TEXT PROVIDED
IMO, the last sentence should capture /why/ we subtract the blocks that
are in use by the free space btrees because we used to advertise freesp
btree blocks in f_bfree/f_bavail, and someone who is accustomed to that
behavior might read the sentence and think "Oh, that's incorrect".

But clearly "due to per-AG metadata reservations" isn't clear enough, so
I'll change it to:

"The blocks currently in use by the freespace btrees because they record
the actual blocks that will fill per-AG metadata space reservations."

Thanks for the review :)

--D

> Comment nit aside, this LGTM. Thanks for the rework..
> 
> Reviewed-by: Brian Foster <bfoster@redhat.com>
> 
> > +static inline uint64_t
> > +xfs_fdblocks_unavailable(
> > +	struct xfs_mount	*mp)
> > +{
> > +	return mp->m_alloc_set_aside + atomic64_read(&mp->m_allocbt_blks);
> > +}
> > +
> >  extern int	xfs_mod_fdblocks(struct xfs_mount *mp, int64_t delta,
> >  				 bool reserved);
> >  extern int	xfs_mod_frextents(struct xfs_mount *mp, int64_t delta);
> > 
>
Dave Chinner March 23, 2022, 8:51 p.m. UTC | #3
On Sun, Mar 20, 2022 at 09:43:43AM -0700, Darrick J. Wong wrote:
> From: Darrick J. Wong <djwong@kernel.org>
> 
> xfs_reserve_blocks controls the size of the user-visible free space
> reserve pool.  Given the difference between the current and requested
> pool sizes, it will try to reserve free space from fdblocks.  However,
> the amount requested from fdblocks is also constrained by the amount of
> space that we think xfs_mod_fdblocks will give us.  We'll keep trying to
> reserve space so long as xfs_mod_fdblocks returns ENOSPC.

ACTIVITY 1
Answer these from the XFS thread:
(a) Who is named in the Reviewed-by line?
(b) What two values does xfs_fdblocks_unavailable add together?
(c) In the description quoted in Dave Chinner's message, how long will xfs_reserve_blocks keep trying to reserve space?
ACTIVITY 2
From the XFS thread, copy word for word the part running from "IMO, the last" up to and including "the review :)".

EXTRACTED RECORDS
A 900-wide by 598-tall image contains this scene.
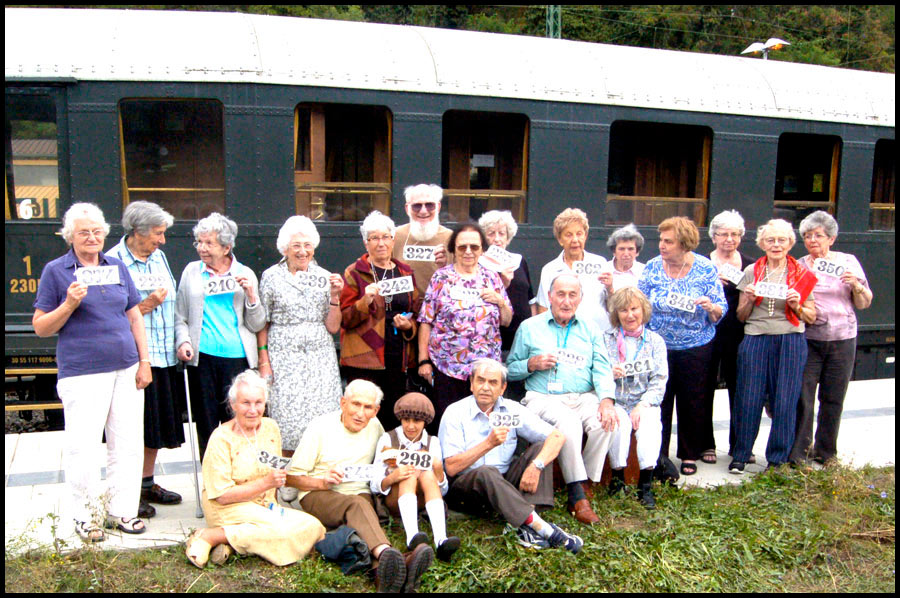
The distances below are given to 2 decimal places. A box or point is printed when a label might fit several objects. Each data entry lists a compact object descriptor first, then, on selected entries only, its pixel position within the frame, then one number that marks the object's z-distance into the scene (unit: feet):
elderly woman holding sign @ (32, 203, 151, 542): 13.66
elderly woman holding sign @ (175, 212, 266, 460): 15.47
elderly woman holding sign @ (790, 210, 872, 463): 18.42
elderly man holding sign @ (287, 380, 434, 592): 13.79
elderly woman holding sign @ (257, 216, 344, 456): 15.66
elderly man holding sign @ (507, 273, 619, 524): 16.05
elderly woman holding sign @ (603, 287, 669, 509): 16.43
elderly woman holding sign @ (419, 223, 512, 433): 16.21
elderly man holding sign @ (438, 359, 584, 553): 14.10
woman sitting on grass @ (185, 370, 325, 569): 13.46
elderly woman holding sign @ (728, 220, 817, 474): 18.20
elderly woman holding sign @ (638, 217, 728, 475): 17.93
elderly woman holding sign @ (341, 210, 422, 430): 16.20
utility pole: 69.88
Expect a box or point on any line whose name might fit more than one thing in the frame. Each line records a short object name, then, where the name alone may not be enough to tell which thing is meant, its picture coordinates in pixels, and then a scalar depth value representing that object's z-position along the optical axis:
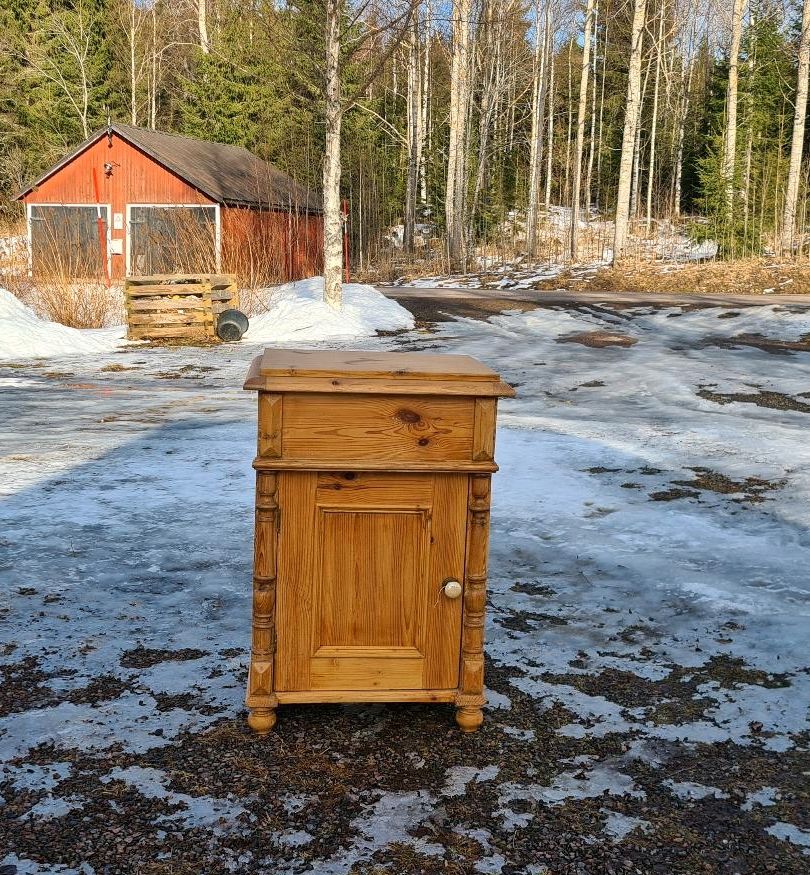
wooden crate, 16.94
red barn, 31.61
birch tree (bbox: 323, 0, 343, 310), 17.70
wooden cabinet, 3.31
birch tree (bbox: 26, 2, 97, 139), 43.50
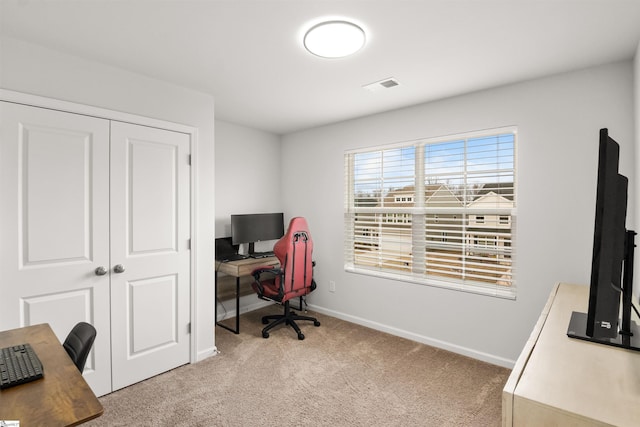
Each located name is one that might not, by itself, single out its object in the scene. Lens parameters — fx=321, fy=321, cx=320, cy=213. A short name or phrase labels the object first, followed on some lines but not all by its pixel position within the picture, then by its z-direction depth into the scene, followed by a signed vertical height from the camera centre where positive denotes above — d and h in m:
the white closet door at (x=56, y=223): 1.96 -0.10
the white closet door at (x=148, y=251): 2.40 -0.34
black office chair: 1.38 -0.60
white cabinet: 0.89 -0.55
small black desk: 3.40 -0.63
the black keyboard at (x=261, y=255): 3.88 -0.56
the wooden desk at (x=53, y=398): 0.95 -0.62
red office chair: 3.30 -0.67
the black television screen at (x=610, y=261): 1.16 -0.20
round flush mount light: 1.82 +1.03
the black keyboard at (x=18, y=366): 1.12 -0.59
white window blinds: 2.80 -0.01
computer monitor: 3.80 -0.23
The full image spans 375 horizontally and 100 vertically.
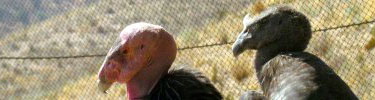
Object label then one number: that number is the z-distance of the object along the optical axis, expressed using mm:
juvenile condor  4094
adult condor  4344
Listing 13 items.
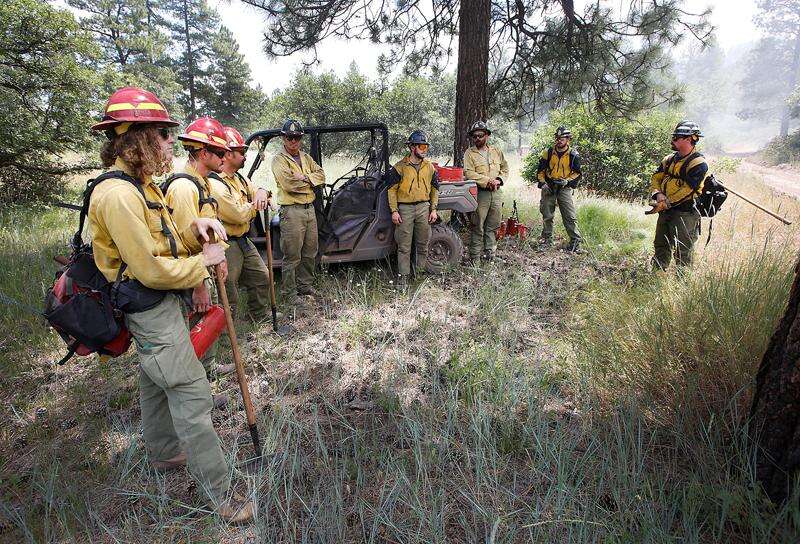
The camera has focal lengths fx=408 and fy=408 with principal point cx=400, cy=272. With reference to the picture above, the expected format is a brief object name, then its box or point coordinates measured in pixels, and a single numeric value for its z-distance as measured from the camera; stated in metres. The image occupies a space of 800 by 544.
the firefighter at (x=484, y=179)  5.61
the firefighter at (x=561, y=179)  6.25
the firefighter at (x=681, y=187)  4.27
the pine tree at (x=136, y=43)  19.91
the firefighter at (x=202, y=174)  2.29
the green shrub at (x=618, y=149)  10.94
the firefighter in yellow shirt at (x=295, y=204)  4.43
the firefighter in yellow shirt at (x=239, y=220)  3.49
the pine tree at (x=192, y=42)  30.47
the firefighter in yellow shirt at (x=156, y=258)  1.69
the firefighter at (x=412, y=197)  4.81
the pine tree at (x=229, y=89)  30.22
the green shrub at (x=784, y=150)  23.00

* * *

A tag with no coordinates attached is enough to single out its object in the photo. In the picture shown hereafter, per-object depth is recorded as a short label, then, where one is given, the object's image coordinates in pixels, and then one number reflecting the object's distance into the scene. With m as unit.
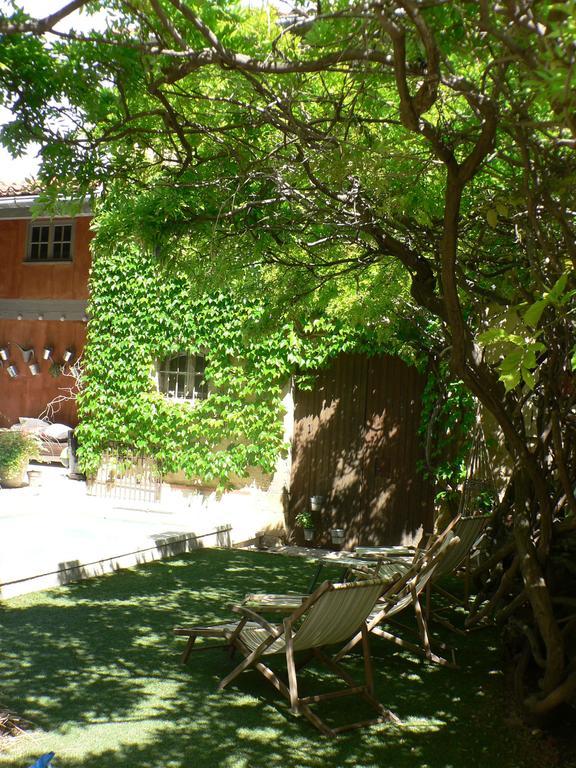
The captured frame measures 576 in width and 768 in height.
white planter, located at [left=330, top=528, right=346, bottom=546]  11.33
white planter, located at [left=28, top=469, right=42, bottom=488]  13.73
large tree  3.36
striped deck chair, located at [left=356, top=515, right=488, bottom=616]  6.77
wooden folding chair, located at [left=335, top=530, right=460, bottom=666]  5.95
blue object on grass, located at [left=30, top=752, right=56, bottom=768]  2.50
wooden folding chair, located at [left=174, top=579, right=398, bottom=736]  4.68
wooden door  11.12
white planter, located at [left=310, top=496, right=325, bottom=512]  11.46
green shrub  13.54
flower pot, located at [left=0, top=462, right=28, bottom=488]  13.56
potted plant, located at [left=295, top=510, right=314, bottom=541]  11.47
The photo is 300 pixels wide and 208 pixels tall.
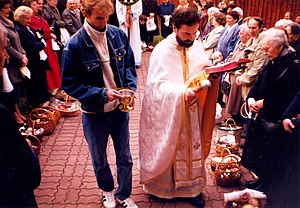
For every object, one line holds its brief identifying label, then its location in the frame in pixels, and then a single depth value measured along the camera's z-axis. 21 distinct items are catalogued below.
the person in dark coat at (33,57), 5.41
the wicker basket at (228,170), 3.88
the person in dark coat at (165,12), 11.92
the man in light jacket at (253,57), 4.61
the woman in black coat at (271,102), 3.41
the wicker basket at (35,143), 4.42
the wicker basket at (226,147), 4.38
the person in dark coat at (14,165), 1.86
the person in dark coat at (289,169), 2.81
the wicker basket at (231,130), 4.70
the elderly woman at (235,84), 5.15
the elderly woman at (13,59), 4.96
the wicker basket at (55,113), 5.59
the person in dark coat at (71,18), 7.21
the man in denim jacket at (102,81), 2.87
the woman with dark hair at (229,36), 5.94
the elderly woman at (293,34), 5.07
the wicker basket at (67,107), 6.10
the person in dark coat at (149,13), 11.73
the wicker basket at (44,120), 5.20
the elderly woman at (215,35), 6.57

WRITTEN ANSWER 1
(a) Brian Foster (bfoster@redhat.com)
(b) mp->m_alloc_set_aside and atomic64_read(&mp->m_allocbt_blks)
(c) As long as xfs_mod_fdblocks returns ENOSPC

WRITTEN ANSWER 2
IMO, the last sentence should capture /why/ we subtract the blocks that
are in use by the free space btrees because we used to advertise freesp
btree blocks in f_bfree/f_bavail, and someone who is accustomed to that
behavior might read the sentence and think "Oh, that's incorrect".

But clearly "due to per-AG metadata reservations" isn't clear enough, so
I'll change it to:

"The blocks currently in use by the freespace btrees because they record
the actual blocks that will fill per-AG metadata space reservations."

Thanks for the review :)